RE: WMF expolit now at MSN Messenger's door by Hank on 01-03-2006 at 01:16 AM
have a look in Neowin.net , the fix may have been posted there
quote:
Originally posted by Neowin
SANS and many other security sites recommend un-registering Shimgvw.dll (Microsoft picture and fax viewer) and using the unofficial patch to protect aginst the virus, until Microsoft can release an official patch. A virus scanner isn't enough to protect against some of the more advanced variants of the exploit.
http://www.neowin.net/index.php?act=view&id=31931
how to unregister the .dll
Click Start, click Run, type "regsvr32 -u %windir%\system32\shimgvw.dll" (without the quotation marks), and then click OK.
A dialog box appears to confirm that the un-registration process has succeeded. Click OK to close the dialog box.
RE: WMF expolit now at MSN Messenger's door by absorbation on 01-03-2006 at 09:20 PM
Hum anyone seen the virus in action yet?
RE: WMF expolit now at MSN Messenger's door by Lou on 01-03-2006 at 09:27 PM
quote:know how I can register the dll again? nothing is working
Originally posted by Animal
how to unregister the .dll
Click Start, click Run, type "regsvr32 -u %windir%\system32\shimgvw.dll" (without the quotation marks), and then click OK.

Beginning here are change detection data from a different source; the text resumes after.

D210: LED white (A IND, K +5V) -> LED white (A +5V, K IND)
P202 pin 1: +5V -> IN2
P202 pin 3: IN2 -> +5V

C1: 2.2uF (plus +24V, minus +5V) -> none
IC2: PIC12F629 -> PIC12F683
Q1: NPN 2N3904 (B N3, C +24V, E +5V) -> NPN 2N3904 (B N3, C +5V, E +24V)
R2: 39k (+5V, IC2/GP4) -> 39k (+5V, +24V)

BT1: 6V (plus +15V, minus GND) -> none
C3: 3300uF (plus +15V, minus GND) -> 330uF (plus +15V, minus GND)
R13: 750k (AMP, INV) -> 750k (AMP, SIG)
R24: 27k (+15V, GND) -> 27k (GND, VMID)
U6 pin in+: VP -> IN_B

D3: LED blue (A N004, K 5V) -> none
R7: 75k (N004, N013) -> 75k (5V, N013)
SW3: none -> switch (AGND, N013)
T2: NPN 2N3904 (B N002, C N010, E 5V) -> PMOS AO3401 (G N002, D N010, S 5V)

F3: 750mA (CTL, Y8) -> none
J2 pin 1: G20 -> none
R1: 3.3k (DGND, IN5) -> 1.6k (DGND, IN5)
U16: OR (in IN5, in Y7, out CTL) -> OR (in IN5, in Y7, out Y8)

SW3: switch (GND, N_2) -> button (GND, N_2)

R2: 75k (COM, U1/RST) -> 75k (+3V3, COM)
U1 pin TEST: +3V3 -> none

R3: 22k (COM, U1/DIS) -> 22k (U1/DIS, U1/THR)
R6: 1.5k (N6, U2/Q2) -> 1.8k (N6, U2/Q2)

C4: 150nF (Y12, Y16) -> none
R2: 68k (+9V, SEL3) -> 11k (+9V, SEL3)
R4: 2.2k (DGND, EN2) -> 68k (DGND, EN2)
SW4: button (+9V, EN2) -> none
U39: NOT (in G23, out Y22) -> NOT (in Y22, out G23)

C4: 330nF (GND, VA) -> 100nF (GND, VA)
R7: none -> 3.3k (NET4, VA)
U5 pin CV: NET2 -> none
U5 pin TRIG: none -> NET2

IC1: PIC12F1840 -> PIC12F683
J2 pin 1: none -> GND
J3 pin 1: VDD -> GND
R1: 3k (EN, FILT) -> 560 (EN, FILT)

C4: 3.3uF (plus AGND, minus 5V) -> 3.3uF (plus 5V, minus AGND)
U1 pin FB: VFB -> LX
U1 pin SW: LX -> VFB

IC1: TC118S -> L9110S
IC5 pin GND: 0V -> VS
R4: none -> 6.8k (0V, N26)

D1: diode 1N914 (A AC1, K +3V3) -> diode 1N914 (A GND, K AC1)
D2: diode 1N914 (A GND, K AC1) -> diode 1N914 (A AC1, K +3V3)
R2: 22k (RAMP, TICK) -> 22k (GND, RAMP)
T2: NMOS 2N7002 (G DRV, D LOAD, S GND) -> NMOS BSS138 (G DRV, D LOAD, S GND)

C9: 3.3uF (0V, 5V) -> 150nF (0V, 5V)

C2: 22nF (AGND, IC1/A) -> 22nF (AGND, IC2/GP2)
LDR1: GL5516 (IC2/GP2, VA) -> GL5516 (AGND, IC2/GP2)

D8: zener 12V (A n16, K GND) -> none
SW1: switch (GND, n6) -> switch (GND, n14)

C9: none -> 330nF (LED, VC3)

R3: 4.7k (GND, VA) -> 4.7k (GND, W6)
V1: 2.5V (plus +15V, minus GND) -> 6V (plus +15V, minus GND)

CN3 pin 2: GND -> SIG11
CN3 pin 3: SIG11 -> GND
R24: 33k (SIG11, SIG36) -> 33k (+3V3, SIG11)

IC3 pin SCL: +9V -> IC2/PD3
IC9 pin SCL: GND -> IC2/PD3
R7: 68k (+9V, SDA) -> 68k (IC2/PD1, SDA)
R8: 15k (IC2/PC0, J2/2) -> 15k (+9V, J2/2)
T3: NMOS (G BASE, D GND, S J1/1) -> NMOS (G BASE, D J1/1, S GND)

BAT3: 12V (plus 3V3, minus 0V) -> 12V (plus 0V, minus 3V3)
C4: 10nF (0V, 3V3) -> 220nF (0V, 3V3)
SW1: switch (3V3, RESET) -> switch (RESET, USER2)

RE: WMF expolit now at MSN Messenger's door by hmaster on 01-03-2006 at 09:29 PM
WMF Patch
Has some info and a mirror for patch ^
RE: WMF expolit now at MSN Messenger's door by Lou on 01-03-2006 at 09:30 PM
quote:I don't want to patch it, I want to register the dll again. So it's sort of a manual unpatch
Originally posted by hmaster
WMF Patch
Has some info and a mirror for patch ^
RE: WMF expolit now at MSN Messenger's door by hmaster on 01-03-2006 at 09:34 PM
Lol I was just pointing out the article not sure how to unpatch it 
RE: WMF expolit now at MSN Messenger's door by ddunk on 01-03-2006 at 10:25 PM
louhabs: get rid of the -u switch to register it again.
RE: WMF expolit now at MSN Messenger's door by Lou on 01-03-2006 at 10:28 PM
quote:thank you.
Originally posted by Ddunk
regsvr32 -u %windir%\system32\shimgvw.dll
RE: WMF expolit now at MSN Messenger's door by Menthix on 01-05-2006 at 10:31 PM
Microsoft just released thier official patch to fix the WMF exploit. Read all about it and download on Microsoft Security Bulletin MS06-001.
Or just download it from Windows Update, it's on there too.